## PAGE TEXT
[Start of Attachment]
Kyle Jones

No. 47
- Position: Linebacker

Personal information
- Born: June 20, 1986 (age 40) Mississauga, Ontario, Canada
- Listed height: 6 ft 2 in (1.88 m)
- Listed weight: 210 lb (95 kg)

Career information
- High school: The Woodlands
- College: Bishop's
- NFL draft: 2009: undrafted

Career history
- Toronto Argonauts (2009–2010); Montreal Alouettes (2011)*; Hamilton Tiger-Cats (2011); Toronto Argonauts (2012); BC Lions (2013); Winnipeg Blue Bombers (2014); Saskatchewan Roughriders (2015)*;
- * Offseason or practice squad member only

Awards and highlights
- Grey Cup champion (2012);

Career CFL statistics
- Tackles: 7
- Stats at CFL.ca (archived)

= Kyle Jones (Canadian football) =

Canadian football player (born 1986)

Kyle Jones (born October 4, 1986) is a Canadian former professional football linebacker. He was signed by the Toronto Argonauts as an undrafted free agent in 2009. He played CIS football for the Bishop's Gaiters after playing for the Woodlands Rams. On June 20, 2010, Jones was released by the Argonauts. He rejoined the Argonauts on August 9, 2010 when they signed him to a practice roster deal, but was released by them again on August 31, 2010. After spending the 2011 training camp with the Montreal Alouettes, Jones was signed by the Hamilton Tiger-Cats on June 27, 2011. He was later released by the Tiger-Cats on May 17, 2012 and immediately signed by the Toronto Argonauts.
[End of Attachment]
## DATASET EXCERPTS
[Start of Attachment]
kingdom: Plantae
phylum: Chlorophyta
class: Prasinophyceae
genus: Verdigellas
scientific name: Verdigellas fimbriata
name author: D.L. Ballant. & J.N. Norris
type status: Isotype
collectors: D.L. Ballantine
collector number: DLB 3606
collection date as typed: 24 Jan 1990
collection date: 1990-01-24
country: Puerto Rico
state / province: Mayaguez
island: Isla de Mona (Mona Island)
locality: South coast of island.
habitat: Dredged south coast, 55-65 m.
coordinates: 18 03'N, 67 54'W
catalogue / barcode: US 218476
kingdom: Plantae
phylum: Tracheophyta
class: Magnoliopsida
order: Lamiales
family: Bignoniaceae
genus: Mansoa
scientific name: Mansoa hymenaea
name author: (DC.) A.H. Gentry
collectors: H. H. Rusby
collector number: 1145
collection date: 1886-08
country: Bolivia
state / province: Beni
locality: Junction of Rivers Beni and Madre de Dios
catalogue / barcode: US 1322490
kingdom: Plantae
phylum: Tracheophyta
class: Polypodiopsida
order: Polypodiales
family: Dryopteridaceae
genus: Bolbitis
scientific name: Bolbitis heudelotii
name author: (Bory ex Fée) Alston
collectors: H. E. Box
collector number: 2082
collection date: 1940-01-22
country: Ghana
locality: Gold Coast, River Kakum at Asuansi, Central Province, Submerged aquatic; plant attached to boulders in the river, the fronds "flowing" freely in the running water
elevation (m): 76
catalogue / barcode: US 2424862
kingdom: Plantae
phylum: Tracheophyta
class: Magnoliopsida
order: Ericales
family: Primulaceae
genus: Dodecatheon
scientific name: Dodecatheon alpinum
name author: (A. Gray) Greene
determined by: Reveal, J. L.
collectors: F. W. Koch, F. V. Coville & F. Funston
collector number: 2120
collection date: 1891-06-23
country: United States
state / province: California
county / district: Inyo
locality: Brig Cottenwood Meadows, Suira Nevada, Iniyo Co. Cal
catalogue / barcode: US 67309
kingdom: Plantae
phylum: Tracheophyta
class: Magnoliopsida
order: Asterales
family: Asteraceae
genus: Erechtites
[End of Attachment]
## EXERCISE 1
Answer these about the Kyle Jones page:
(a) Which college team did Jones play for?
(b) In what year was he a Grey Cup champion?
(c) Which team signed him on June 27, 2011?
## EXERCISE 2
Reproduce the part of the Kyle Jones page starting with "Career CFL statistics" and going on through "the Toronto Argonauts.", word for word.
The listing has nothing to do with the Kyle Jones page.

## WRITTEN SOLUTION 1
(a) The Bishop's Gaiters.
(b) 2012.
(c) The Hamilton Tiger-Cats.

## WRITTEN SOLUTION 2
Career CFL statistics
- Tackles: 7
- Stats at CFL.ca (archived)

= Kyle Jones (Canadian football) =

Canadian football player (born 1986)

Kyle Jones (born October 4, 1986) is a Canadian former professional football linebacker. He was signed by the Toronto Argonauts as an undrafted free agent in 2009. He played CIS football for the Bishop's Gaiters after playing for the Woodlands Rams. On June 20, 2010, Jones was released by the Argonauts. He rejoined the Argonauts on August 9, 2010 when they signed him to a practice roster deal, but was released by them again on August 31, 2010. After spending the 2011 training camp with the Montreal Alouettes, Jones was signed by the Hamilton Tiger-Cats on June 27, 2011. He was later released by the Tiger-Cats on May 17, 2012 and immediately signed by the Toronto Argonauts.